[Limb landmark coordinates]
+ + +

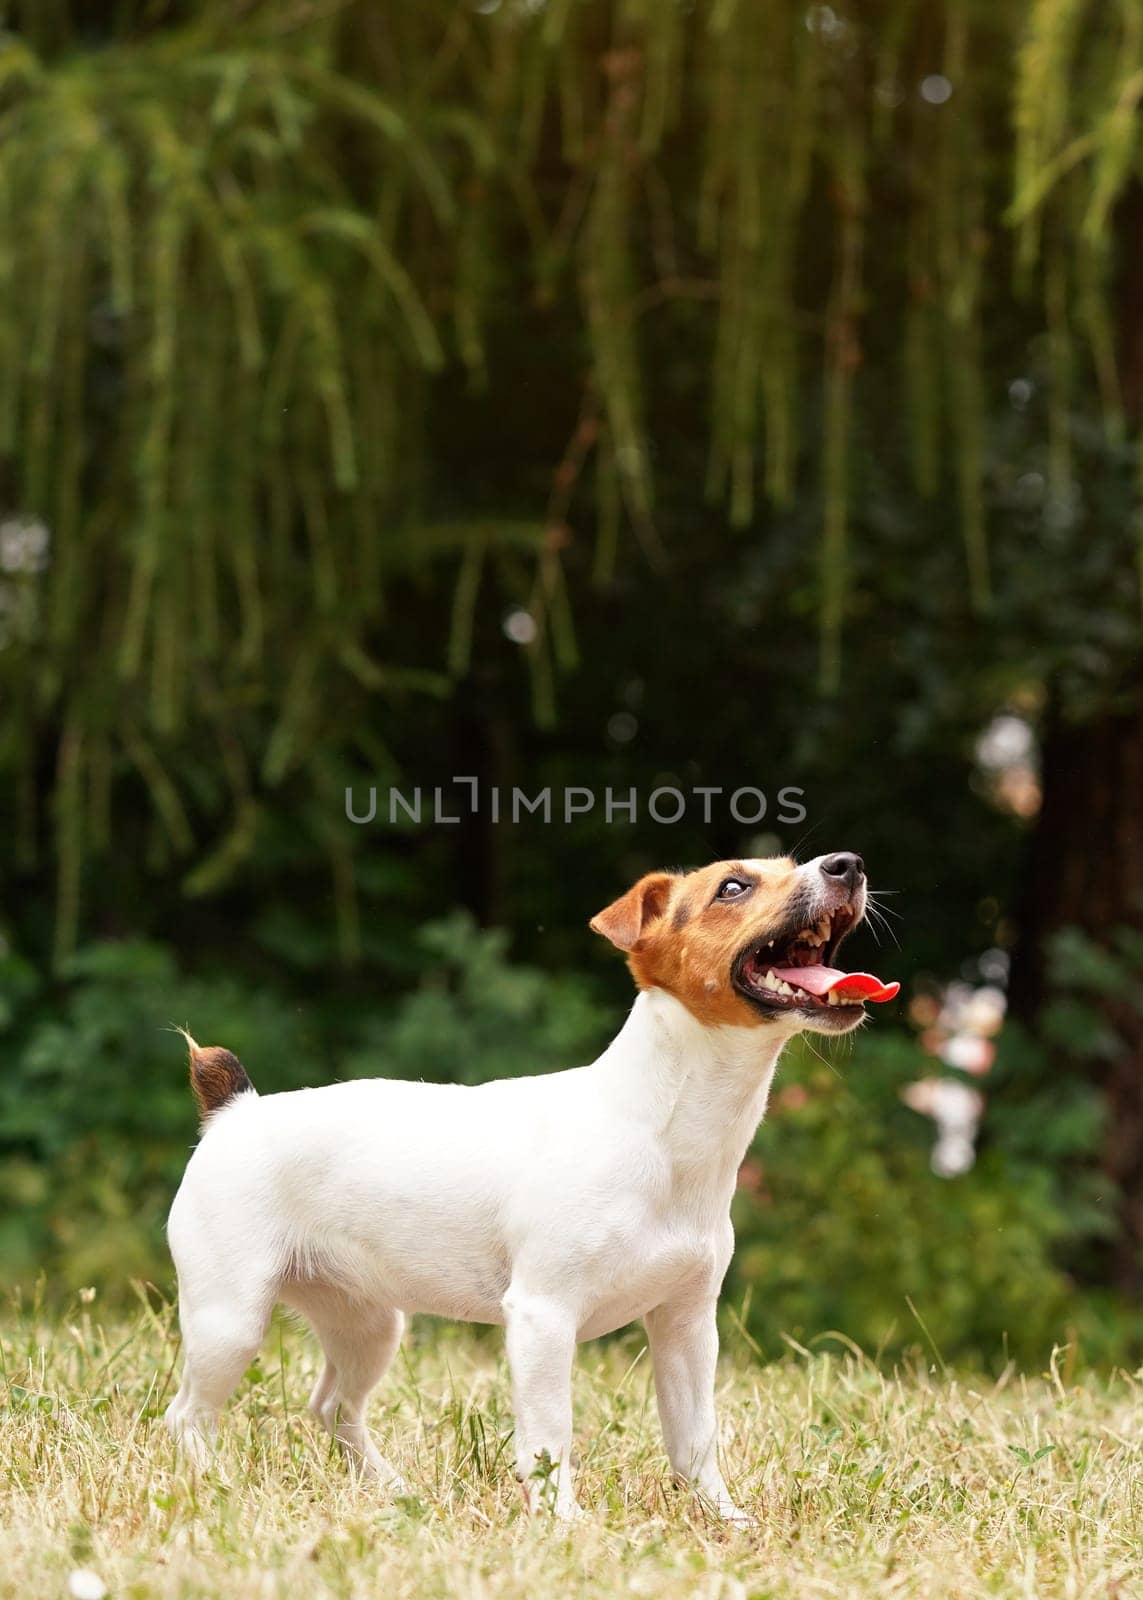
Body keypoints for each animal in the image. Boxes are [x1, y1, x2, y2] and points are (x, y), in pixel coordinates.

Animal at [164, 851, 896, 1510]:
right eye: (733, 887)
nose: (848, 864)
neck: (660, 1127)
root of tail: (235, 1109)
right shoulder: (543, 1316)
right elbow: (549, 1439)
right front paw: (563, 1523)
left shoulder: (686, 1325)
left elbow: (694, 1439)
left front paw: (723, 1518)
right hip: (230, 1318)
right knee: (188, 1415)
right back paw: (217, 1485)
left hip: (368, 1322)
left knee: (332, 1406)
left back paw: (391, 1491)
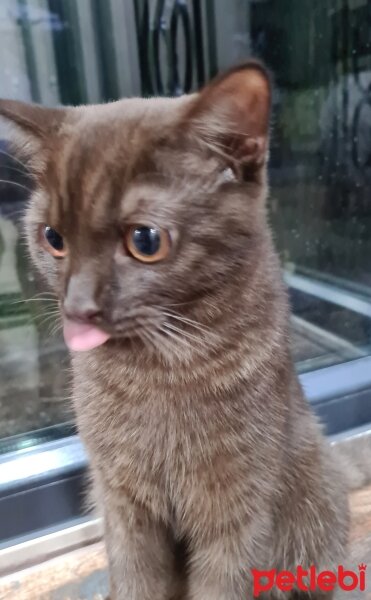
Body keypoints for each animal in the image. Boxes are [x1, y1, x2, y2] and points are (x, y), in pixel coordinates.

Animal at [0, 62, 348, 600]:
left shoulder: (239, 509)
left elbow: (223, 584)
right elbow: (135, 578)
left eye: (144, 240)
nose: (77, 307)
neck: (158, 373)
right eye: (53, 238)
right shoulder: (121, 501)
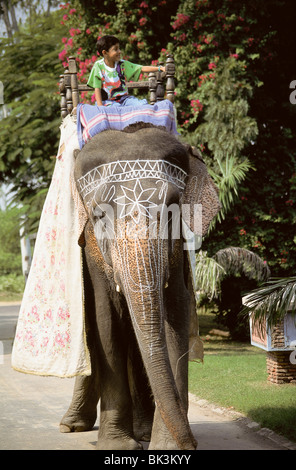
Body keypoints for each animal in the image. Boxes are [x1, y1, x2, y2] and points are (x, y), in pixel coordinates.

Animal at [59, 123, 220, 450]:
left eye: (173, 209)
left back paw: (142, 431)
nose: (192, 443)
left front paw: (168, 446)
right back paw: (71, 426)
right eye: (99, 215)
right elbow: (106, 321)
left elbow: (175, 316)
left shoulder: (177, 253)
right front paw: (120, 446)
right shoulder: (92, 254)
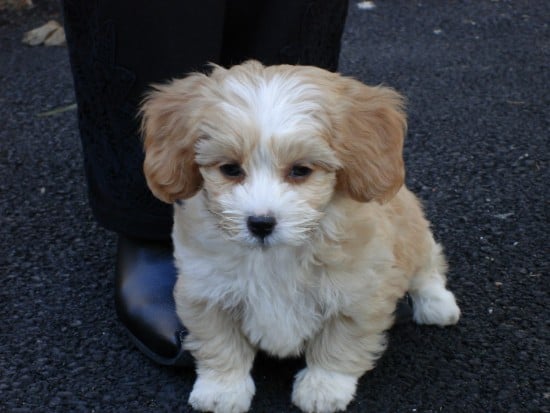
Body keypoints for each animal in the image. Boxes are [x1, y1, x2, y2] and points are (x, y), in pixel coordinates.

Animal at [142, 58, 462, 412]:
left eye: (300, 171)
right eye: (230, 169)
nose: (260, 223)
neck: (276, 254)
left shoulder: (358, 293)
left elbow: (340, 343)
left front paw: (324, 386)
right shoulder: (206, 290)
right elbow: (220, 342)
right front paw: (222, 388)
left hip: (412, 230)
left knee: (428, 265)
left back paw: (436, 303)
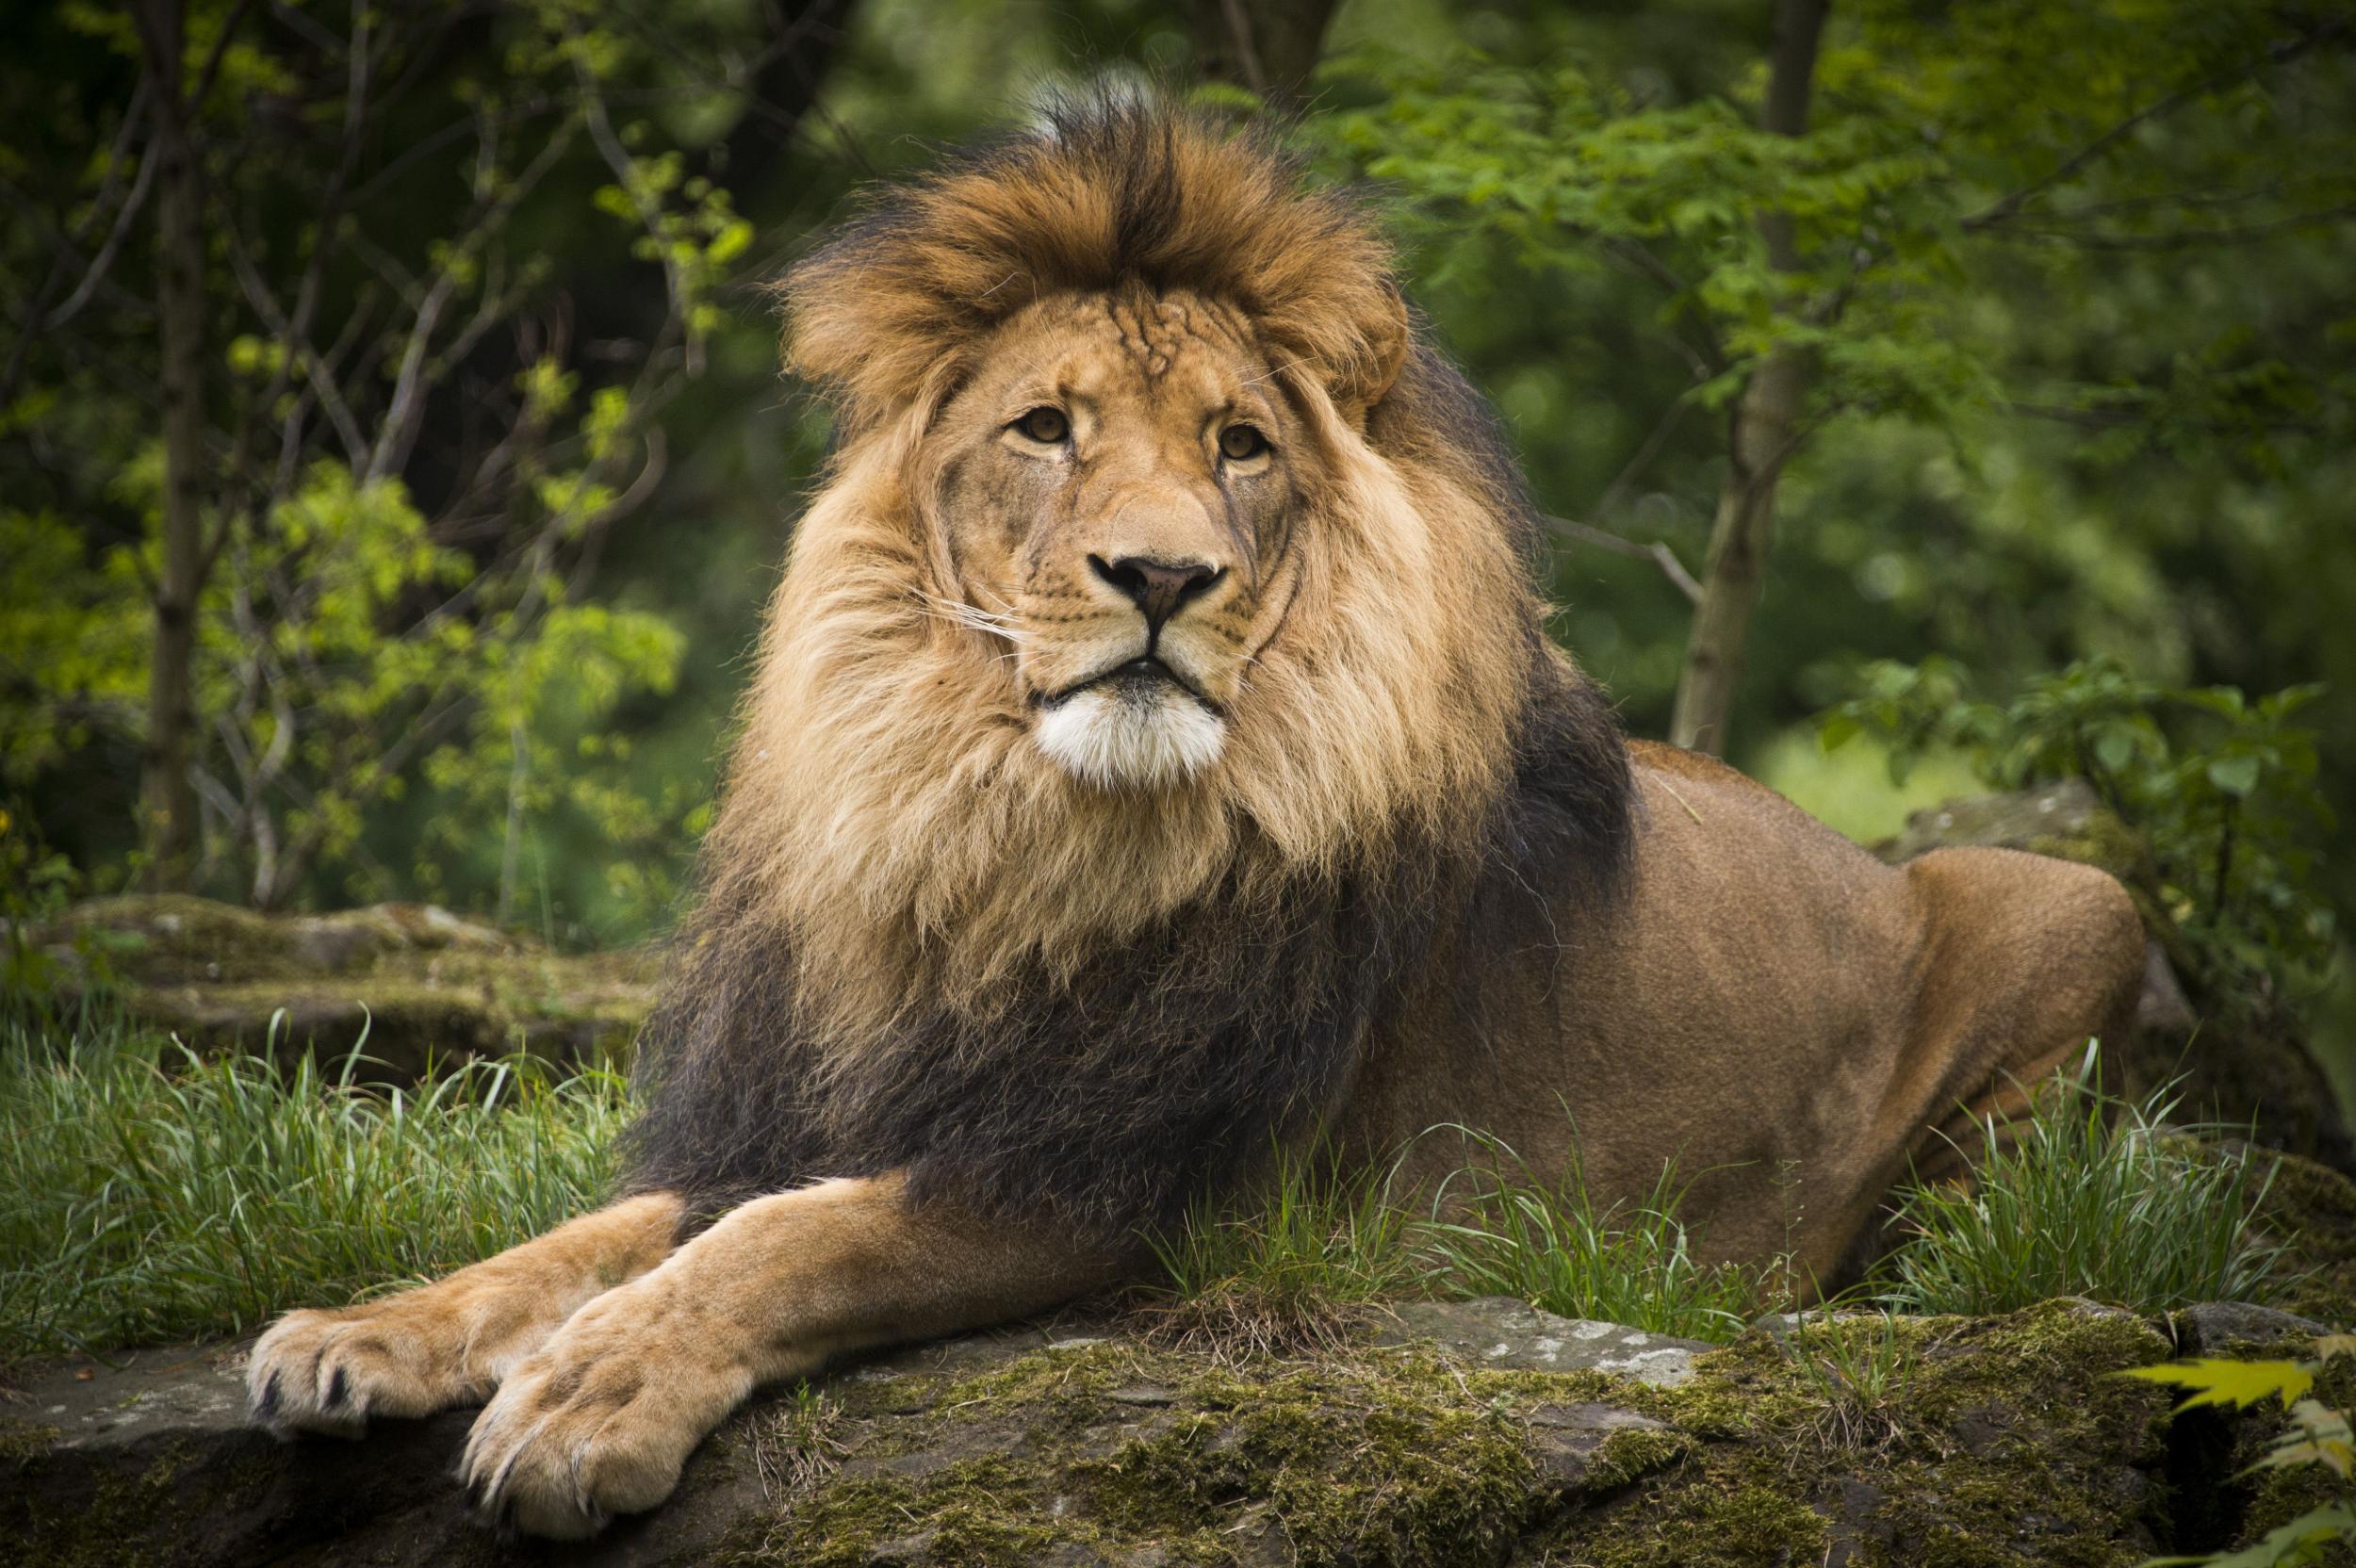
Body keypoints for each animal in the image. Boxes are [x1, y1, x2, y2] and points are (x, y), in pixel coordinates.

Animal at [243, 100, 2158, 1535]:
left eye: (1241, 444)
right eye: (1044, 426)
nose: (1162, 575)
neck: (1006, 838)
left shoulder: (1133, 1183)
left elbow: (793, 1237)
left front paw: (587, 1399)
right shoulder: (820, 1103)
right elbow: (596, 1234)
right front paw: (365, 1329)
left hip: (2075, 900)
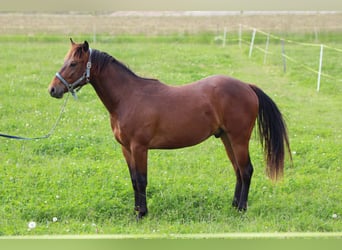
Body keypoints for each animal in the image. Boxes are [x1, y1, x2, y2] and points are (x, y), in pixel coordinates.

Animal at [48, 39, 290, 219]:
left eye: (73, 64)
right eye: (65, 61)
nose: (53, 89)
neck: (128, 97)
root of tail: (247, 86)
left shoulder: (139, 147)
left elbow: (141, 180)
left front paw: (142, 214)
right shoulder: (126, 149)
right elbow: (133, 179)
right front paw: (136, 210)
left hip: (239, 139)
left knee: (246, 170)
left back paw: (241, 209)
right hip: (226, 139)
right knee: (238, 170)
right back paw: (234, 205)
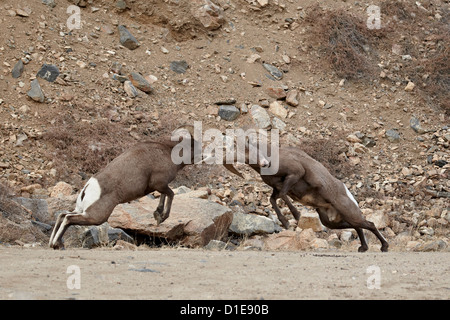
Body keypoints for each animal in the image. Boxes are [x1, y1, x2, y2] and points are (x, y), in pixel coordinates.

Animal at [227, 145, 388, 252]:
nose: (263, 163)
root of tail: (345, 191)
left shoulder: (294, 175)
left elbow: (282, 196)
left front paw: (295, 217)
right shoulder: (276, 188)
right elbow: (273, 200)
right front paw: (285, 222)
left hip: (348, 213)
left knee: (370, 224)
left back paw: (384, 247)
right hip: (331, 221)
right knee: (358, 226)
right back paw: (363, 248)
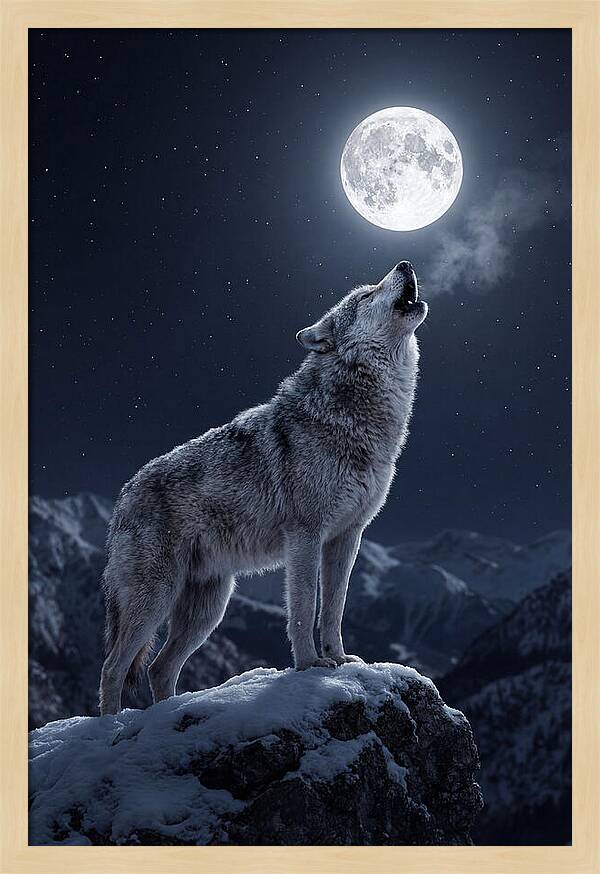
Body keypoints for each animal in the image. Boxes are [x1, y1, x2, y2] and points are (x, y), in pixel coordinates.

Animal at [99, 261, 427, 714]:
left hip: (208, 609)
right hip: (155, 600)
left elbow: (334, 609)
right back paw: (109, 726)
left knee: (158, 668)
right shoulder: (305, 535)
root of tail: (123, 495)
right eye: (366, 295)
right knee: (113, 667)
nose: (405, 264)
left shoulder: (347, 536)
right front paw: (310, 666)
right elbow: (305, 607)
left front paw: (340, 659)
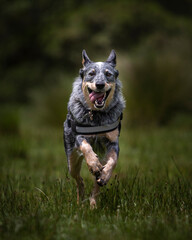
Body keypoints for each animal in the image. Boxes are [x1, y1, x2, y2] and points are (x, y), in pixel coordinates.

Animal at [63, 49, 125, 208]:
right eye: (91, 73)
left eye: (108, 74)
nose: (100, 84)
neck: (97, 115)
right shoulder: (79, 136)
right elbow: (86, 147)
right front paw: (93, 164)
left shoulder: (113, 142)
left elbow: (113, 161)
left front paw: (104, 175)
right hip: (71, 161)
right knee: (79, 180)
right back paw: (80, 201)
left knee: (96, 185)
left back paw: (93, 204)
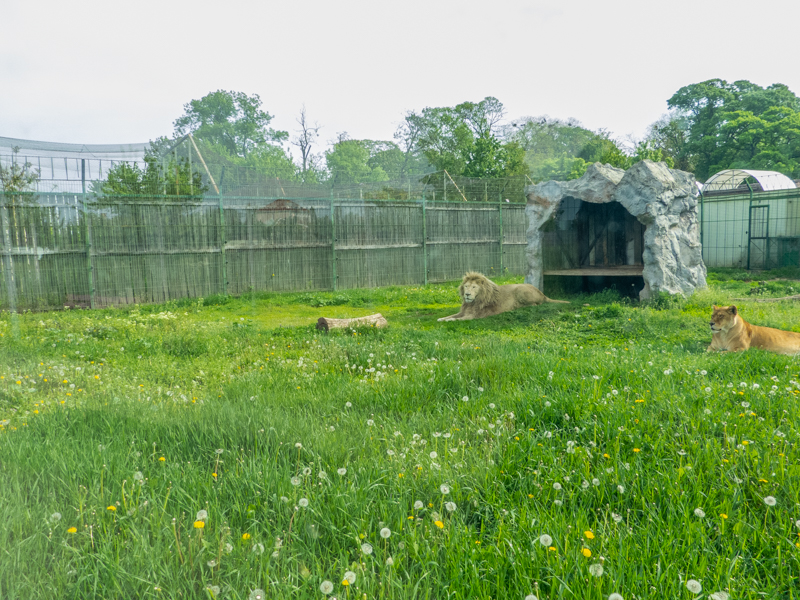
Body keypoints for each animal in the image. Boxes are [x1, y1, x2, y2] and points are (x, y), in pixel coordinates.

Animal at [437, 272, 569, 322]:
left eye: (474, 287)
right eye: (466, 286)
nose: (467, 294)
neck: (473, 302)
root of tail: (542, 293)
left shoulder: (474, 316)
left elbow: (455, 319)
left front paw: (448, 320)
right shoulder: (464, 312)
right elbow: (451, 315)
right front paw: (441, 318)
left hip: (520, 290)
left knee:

+ + +

• **What needs to be done**
Set down only the line containing "root of tail: (542, 293)" and the lines after it through the end, exactly as they appear above.

• **Final answer**
root of tail: (542, 293)
left shoulder: (474, 316)
left elbow: (455, 319)
left front paw: (448, 320)
right shoulder: (464, 312)
right elbow: (451, 315)
right front paw: (441, 318)
left hip: (520, 290)
left knee:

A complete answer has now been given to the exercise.